Lowenthal put on a sour expression. “Given time, Niamh may be able to rig up a means to communicate with the outside,” he said. “If anyone’s listening, we might be able to get through to them — but whether they’ll be able to respond…”

Niamh Horne nodded in agreement. Michael Lowenthal’s expression was as serious and dutiful as hers, but I suspected that he was not entirely displeased to be advised that there was nothing we could do. He was still in possession of the opinions he’d expressed in his trumped-up dialog with Julius Ngomi. He thought that Earth was unlikely to be as badly hit in any AI war as any place where posthumans depended on machines for the most elementary life-support. Horne, who had reached exactly the same conclusion, had far more cause to be deeply anxious about her nearest and dearest, and about the possibility of having a life to return to if she ever got out of Polaris.

“We’re vulnerable here,” she said. “We have to do what we can to secure the position. It might be a long time before we can get out, unless we can reach Charity— and even that might be a case of leaping from the frying pan into the fire. Can we reach Charity, do you think?”

She was hoping that Polaris might actually have landed on the comet core in which the Ark had hitched a ride back in the 2150s, and might still be close at hand. The fact that the supplies had been transferred lent some hope to that hypothesis, but the fact that we were spinning — presumably while moving at a constant velocity — while Charityhad been accelerating under fuser power suggested otherwise.

“I doubt it,” I admitted. “I doubt that we can even get out to the surface to look around, unless someone took the trouble to leave a cache of spacesuits behind when the would-be colonists left.”

“I’d feel a lot safer if we could find smartsuits of any kind,” Lowenthal put in. “Do you know whether we have any IT?”

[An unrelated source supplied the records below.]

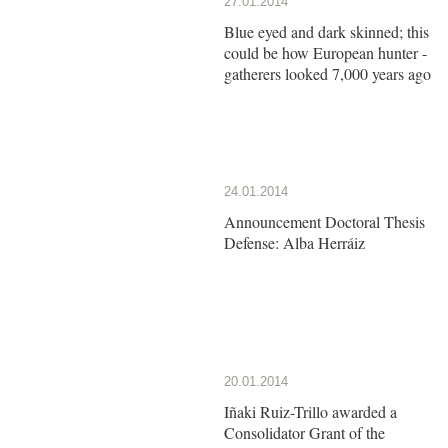
27.01.2014
Blue eyed and dark skinned; this
could be how European hunter -
gatherers looked 7,000 years ago
24.01.2014
Announcement Doctoral Thesis
Defense: Alba Herráiz
20.01.2014
Iñaki Ruiz-Trillo awarded a
Consolidator Grant of the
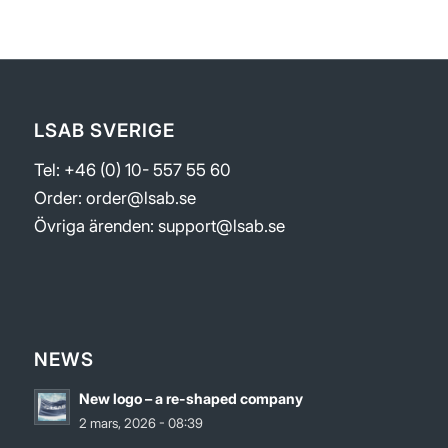
LSAB SVERIGE
Tel: +46 (0) 10- 557 55 60
Order:
order@lsab.se
Övriga ärenden:
support@lsab.se
NEWS
New logo – a re-shaped company
2 mars, 2026 - 08:39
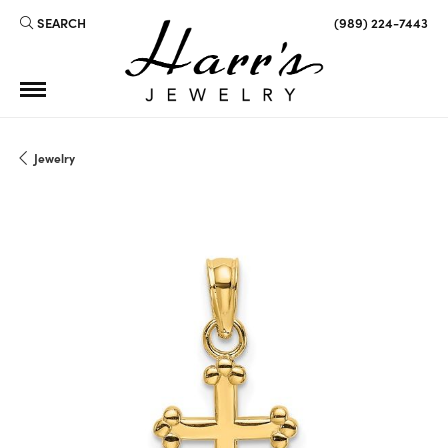
SEARCH
(989) 224-7443
TOGGLE TOOLBAR SEARCH MENU
Jewelry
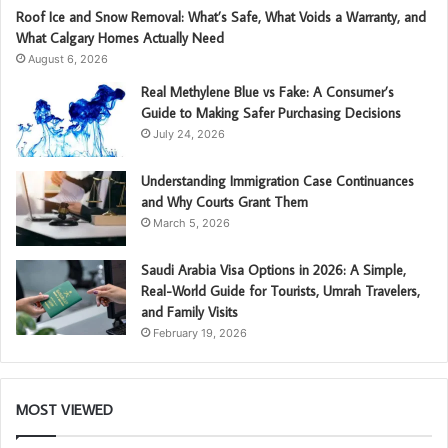
Roof Ice and Snow Removal: What’s Safe, What Voids a Warranty, and
What Calgary Homes Actually Need
August 6, 2026
Real Methylene Blue vs Fake: A Consumer’s
Guide to Making Safer Purchasing Decisions
July 24, 2026
Understanding Immigration Case Continuances
and Why Courts Grant Them
March 5, 2026
Saudi Arabia Visa Options in 2026: A Simple,
Real-World Guide for Tourists, Umrah Travelers,
and Family Visits
February 19, 2026
MOST VIEWED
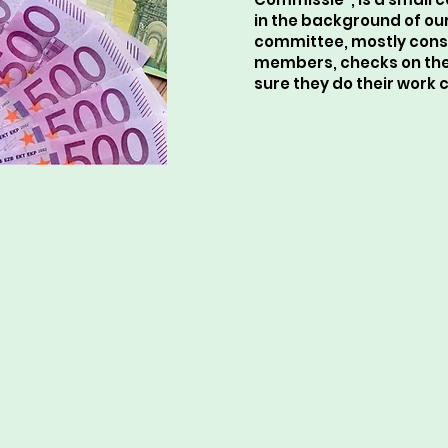
in the background of ou
committee, mostly cons
members, checks on the
sure they do their work c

I shook my head, wearily. I shouldn’t have been tired, given that I’d been in a VE cocoon for days and that the pull of gravity was so feeble, but I felt exhausted in body and mind alike. “I don’t feel like a man with good IT,” I said. “I suspect that the bots la Reine pumped into us suffered the same disintegration of control as her other subsidiary symptoms. It’ll take a couple of days to piss them all away, but that’s probably all they’re good for.” Again there was room for hope — but not for overmuch optimism.

“It could be worse,” Horne said, valiantly.

“It already is, for la Reine,” I pointed out. “We might be able to find out more if we can find the occupant of the tenth cocoon. If we’re lucky, he or she might have the technical expertise to get the communication systems working.”

“If he intended to be helpful,” Lowenthal said, “he wouldn’t have gone into hiding.”

“We don’t know that the person’s hiding,” I pointed out. “If it is a person.”

“What’s the alternative?” Horne asked, not making it clear whether she meant the alternative to the hypothesis that the individual in question was hiding or that the individual in question was a person.

“La Reine might have made herself an autonomous organic body to serve as a refuge if and when her conventional hardware got blasted,” I said. “She’d already made provision to save us if things went from bad to worse, so it would only have been sensible to make whatever use of the same escape route she could. If she did set up something of that sort, though, she might well have been quixotic enough to let Rocambole take advantage of it instead. That was the impression I formed, at any rate. Whoever the extra person is, he or she probably went into the tunnels looking for something — something that would help us all. More machinery, smart or dumb.”